Por Carmo Rodeia
A experiência do mal é algo que atravessa as nossas vidas e nega-lo é entrar num falso moralismo que nos afasta de nós e dos outros. O mal, que tantas vezes vemos os outros fazerem, e a cujo o dedo apontamos, também é o mal que todos nós somos capazes de fazer a nós e aos outros, embora tenhamos dificuldade em assumi-lo porque somos demasiado resistentes à ideia de que podemos ser como Judas. E de facto podemos ser, sempre que somos mesquinhos, ciumentos, cruéis ou ressentidos. Sempre que fazemos escolhas como aquelas que os americanos fizeram em novembro.
Nos romances que escreveu Flannery O´Connor mostra um mundo monstruoso, de assassinos em série. De gente capaz de tudo. Esse mundo somos nós. Esse mundo é a América que permitiu uma escolha como esta.
A experiência do mal é comum a todos, atravessa-nos, corrói-nos, domina-nos em tantos momentos. E nós raras vezes estamos preparados para a aceitarmos.

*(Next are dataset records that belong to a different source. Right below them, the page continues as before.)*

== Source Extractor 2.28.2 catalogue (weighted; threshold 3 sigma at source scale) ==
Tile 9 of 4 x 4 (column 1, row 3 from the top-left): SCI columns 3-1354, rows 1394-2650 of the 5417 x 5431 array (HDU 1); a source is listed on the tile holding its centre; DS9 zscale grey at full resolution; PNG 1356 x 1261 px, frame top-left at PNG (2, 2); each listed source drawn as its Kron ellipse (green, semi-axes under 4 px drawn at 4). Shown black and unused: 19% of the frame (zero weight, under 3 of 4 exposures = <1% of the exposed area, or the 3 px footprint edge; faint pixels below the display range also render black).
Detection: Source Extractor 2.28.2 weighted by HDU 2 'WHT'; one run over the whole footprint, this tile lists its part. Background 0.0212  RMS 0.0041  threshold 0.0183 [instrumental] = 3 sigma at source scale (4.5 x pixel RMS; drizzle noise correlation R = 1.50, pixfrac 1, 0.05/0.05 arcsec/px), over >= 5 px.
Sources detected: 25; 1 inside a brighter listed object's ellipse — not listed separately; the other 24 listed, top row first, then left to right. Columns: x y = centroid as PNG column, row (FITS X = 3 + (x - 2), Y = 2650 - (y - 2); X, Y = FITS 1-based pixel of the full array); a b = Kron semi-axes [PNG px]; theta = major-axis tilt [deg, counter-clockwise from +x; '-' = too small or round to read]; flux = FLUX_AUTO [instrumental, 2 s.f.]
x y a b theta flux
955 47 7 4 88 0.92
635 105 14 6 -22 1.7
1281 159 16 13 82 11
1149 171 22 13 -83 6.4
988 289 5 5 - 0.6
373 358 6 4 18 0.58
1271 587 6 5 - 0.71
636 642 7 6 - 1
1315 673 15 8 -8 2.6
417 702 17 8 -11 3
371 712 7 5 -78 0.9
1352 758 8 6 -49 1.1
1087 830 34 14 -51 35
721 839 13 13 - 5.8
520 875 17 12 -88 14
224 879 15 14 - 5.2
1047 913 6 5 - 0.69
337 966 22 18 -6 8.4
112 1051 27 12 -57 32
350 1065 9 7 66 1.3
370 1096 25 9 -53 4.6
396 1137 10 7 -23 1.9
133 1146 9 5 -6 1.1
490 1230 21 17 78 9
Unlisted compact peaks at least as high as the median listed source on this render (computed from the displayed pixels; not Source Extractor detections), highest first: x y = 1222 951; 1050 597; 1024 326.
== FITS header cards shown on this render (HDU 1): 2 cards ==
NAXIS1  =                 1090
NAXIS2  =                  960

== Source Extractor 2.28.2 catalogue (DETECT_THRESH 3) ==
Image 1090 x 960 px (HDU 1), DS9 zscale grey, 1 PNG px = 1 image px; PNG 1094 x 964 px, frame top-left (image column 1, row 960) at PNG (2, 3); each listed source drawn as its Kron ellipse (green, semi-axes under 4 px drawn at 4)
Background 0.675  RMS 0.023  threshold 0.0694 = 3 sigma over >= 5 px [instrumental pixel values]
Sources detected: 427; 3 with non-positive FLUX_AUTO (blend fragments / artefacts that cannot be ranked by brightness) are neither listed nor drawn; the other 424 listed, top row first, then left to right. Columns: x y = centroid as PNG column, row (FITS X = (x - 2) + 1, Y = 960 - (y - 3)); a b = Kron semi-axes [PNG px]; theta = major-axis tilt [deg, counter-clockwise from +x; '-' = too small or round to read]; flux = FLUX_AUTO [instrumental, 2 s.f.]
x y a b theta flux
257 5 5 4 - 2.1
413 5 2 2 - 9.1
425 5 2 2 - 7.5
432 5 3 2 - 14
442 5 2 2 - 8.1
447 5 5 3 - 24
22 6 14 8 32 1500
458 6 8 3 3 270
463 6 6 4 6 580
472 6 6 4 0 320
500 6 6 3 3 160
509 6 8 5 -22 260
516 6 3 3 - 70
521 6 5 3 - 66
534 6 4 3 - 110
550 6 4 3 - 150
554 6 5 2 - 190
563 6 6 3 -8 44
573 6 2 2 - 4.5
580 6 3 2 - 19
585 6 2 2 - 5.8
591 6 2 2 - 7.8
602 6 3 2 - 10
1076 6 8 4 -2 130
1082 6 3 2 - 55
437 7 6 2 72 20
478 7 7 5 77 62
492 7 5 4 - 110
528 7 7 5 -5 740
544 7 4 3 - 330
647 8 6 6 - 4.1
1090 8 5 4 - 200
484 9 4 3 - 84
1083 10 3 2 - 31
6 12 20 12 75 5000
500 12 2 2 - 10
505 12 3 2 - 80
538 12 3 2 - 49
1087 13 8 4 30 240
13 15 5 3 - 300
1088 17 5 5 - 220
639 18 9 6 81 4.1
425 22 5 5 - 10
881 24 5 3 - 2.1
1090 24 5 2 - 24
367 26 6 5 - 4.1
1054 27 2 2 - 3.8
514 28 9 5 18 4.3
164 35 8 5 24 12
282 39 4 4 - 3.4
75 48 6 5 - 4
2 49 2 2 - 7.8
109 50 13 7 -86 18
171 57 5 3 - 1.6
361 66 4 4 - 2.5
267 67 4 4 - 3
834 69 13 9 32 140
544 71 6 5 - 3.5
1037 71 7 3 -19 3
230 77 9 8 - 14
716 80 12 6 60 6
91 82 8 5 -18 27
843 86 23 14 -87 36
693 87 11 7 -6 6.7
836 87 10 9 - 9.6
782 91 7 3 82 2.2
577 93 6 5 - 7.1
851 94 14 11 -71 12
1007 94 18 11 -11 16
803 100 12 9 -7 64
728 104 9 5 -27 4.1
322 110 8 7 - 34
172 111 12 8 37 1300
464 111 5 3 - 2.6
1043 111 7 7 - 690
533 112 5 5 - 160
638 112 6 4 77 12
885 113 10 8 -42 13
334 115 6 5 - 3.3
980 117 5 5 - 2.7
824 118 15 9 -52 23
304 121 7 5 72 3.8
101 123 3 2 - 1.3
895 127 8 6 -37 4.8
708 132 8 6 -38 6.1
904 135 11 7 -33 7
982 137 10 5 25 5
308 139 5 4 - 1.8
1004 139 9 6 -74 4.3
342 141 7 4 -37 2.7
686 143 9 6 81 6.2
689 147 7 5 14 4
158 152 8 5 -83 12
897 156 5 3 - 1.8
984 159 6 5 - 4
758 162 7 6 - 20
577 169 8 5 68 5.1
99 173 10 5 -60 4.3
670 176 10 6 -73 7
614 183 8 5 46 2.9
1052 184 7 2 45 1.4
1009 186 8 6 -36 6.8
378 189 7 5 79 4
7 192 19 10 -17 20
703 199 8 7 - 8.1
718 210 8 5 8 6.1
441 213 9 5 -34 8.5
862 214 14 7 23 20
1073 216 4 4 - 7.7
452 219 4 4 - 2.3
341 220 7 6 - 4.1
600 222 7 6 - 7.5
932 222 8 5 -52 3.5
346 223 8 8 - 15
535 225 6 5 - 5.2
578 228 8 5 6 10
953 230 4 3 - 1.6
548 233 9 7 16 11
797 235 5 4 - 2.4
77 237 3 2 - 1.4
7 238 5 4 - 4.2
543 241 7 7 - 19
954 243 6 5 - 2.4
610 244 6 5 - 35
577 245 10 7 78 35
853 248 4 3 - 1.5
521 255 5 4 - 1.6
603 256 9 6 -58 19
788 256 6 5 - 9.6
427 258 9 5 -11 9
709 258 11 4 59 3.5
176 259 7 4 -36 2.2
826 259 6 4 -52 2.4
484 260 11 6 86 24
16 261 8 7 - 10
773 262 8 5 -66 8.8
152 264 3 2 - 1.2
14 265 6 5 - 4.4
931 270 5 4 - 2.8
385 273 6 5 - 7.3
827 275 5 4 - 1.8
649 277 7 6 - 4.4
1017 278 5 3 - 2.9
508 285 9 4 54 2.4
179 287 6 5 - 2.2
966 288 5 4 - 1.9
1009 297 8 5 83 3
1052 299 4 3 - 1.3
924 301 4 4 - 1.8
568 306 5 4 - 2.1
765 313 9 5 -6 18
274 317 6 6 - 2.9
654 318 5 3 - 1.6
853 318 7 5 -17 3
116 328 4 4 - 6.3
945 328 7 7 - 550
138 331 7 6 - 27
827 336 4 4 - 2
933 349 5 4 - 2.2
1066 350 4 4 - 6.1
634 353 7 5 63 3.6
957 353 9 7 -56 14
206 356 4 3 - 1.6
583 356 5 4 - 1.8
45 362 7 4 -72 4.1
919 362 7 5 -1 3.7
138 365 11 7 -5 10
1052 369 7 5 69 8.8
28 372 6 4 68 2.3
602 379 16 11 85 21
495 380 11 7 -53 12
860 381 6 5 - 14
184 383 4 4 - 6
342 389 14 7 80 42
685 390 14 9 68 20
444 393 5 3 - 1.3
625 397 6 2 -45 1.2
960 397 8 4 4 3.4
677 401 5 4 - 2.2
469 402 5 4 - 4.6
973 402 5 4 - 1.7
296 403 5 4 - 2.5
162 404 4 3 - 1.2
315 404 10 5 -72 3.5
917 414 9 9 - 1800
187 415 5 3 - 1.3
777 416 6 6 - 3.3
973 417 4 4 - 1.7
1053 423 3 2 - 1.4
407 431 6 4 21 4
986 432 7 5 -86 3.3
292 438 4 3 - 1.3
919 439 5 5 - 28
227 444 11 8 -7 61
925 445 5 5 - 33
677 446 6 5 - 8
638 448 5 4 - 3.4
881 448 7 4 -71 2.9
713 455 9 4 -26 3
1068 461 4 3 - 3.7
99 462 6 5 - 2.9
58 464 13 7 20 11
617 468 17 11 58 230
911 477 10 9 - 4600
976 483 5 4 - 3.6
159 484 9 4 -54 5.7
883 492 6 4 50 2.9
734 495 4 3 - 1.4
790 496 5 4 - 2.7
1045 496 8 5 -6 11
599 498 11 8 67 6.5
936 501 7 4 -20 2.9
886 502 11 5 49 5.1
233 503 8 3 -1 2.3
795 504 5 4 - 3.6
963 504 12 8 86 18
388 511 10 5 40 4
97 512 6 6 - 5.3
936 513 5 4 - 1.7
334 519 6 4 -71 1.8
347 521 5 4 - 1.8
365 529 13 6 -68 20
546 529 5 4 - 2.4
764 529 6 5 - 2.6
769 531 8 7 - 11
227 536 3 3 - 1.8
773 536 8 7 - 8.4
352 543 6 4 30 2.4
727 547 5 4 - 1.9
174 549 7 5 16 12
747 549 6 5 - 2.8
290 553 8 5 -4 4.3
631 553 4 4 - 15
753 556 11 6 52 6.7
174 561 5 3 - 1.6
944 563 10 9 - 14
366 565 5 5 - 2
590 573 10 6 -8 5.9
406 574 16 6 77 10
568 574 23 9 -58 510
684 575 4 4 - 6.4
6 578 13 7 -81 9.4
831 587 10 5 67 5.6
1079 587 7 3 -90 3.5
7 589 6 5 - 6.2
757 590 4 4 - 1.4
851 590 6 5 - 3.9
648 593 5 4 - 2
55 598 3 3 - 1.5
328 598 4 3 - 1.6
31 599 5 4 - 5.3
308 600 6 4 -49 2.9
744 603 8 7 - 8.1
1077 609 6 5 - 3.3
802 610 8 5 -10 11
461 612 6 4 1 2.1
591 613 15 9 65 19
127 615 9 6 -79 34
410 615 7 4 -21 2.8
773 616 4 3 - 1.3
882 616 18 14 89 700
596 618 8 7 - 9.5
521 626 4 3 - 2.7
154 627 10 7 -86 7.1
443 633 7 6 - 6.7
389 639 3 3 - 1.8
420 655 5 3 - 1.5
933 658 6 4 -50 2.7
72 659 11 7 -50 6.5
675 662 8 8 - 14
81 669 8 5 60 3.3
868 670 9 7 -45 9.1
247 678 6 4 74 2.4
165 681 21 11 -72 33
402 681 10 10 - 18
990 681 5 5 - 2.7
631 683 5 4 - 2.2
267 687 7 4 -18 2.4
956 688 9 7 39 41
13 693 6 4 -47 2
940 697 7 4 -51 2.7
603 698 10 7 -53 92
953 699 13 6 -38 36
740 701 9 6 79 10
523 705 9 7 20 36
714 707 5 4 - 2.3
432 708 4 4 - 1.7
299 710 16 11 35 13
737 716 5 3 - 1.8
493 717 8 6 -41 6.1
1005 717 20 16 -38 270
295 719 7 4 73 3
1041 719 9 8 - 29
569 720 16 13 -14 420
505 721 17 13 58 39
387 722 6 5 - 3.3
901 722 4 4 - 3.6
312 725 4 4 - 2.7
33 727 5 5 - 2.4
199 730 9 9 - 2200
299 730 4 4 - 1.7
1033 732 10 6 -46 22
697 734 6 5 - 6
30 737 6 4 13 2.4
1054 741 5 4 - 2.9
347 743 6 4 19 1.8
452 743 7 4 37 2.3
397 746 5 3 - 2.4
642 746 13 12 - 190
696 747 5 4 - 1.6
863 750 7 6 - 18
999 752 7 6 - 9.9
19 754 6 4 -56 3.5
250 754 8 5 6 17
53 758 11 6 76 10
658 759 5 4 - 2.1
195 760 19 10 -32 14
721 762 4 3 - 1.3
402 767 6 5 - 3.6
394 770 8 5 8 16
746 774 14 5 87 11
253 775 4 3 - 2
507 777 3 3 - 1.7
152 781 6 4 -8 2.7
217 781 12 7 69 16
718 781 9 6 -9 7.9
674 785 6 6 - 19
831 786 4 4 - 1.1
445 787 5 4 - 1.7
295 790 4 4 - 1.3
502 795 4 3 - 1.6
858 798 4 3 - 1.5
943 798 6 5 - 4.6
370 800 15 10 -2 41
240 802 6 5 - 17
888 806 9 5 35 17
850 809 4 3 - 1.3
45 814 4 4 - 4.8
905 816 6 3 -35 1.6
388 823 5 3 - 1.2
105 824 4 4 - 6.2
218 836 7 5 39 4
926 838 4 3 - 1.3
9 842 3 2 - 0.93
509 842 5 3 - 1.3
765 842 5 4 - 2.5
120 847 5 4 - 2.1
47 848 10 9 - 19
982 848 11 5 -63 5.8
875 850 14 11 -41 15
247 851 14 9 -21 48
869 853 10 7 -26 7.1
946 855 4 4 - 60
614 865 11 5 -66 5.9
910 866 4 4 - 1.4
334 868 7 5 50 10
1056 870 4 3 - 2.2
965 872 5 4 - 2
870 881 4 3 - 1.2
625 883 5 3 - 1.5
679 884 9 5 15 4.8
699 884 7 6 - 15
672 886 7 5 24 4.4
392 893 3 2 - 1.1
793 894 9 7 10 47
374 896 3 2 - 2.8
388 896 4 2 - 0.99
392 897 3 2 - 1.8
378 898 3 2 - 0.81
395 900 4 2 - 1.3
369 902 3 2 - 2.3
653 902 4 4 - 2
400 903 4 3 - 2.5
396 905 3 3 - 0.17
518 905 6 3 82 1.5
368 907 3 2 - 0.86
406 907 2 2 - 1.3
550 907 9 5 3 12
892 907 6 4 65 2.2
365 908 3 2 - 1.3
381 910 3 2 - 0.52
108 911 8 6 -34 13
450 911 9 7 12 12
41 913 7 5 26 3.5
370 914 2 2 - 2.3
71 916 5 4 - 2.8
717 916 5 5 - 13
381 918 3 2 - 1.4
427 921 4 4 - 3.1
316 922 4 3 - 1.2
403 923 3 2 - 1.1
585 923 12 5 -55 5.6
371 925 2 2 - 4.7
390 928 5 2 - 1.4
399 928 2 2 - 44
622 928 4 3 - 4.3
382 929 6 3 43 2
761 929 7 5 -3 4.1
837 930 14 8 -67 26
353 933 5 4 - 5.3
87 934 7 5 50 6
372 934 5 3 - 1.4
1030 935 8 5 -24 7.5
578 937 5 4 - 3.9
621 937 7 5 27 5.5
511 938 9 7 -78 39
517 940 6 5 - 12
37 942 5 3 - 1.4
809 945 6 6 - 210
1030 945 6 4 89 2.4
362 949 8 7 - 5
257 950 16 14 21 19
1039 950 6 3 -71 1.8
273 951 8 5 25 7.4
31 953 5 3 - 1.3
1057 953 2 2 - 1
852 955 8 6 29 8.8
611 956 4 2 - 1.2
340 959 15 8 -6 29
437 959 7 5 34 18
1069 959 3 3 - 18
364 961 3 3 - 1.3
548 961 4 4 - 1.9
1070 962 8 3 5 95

No próximo dia 20, a Casa Branca vai ter um novo inquilino e a realidade que há uns meses atrás era quase, e apenas, uma hipótese de ficção concretizou-se: vamos ter alguém, cuja ação é imprevisível em todos e cada um dos momentos, a comandar os destinos da nação mais poderosa do mundo.
O cenário improvável com o qual a revista New Yorker, nos finais de setembro, brincava ao apresentar uma blague em que Trump iria ao encontro de Obama, até à Casa Branca, numa enorme limousine, tornou-se realidade. Crua e dura realidade!
Donald Trump perdeu as eleições junto dos americanos mas derrotou Hillary Clinton com o apoio dos “swing states”, que baralharam o colégio eleitoral.
Será o presidente mais velho de sempre a tomar posse num primeiro mandato mas é, sobretudo, a maior incógnita que o mundo alguma vez enfrentou.
As suas promessas não nos deixam tranquilos. Uma delas, e das mais consistentes, passa por construir um muro na fronteira com o México. E obrigar os mexicanos a pagá-lo. O republicano, que já foi apoiante dos democratas, não conseguiu o apoio unanime do seu partido e já só conta com o apoio de 39% dos americanos, segundo as últimas sondagens, jurou expulsar milhões de ilegais dos EUA logo nas primeiras horas da sua presidência. A mensagem é devolver os empregos aos americanos – expulsando os imigrantes ilegais e atraindo as empresas de volta ao país com uma redução nos impostos. Outra promessa é a de acabar com a reforma da saúde de Obama, o Obamacare, que procura dar um seguro de saúde a todos os americanos.
Volto a Flannery O´Connor e ao seu livro “No Território do Diabo”. O título é sugestivo para os dias que aí vêm.
Meryl Streep, quando na passada semana subiu aos palcos para receber mais um globo de ouro (entre 29 nomeações e 8 globos arrecadados além dos 2 Emmy, os 2 Bafta e os 3 oscares), lembrou que o “desrespeito convida ao desrespeito; a violência incita à violência”.
Esta verdade é tão velha quanto a nossa existência. Ainda assim, o presidente mais velho de sempre não hesitou em correr para o twitter, qual teenager, a responder de forma sobranceira, dizendo que Meryl Streep “é uma atriz sobrevalorizada”. Fê-lo com Meryl Streep mas fá-lo sempre quando se sempre atacado por opiniões contra si, contra as suas políticas ou simplesmente contra aquilo que defende.
No último discurso antes de deixar a Casa Branca, em Chicago, Barack Obama lembrava que a democracia “pode cambalear quando fica entregue ao medo”. Foi o que aconteceu em novembro, na América, permitindo que Trump vencesse. É o que se vai acentuar, a partir de sexta feira, quando tomar posse e começar a tomar decisões.
O mundo merecia outra coisa…em nome do bem, para variar.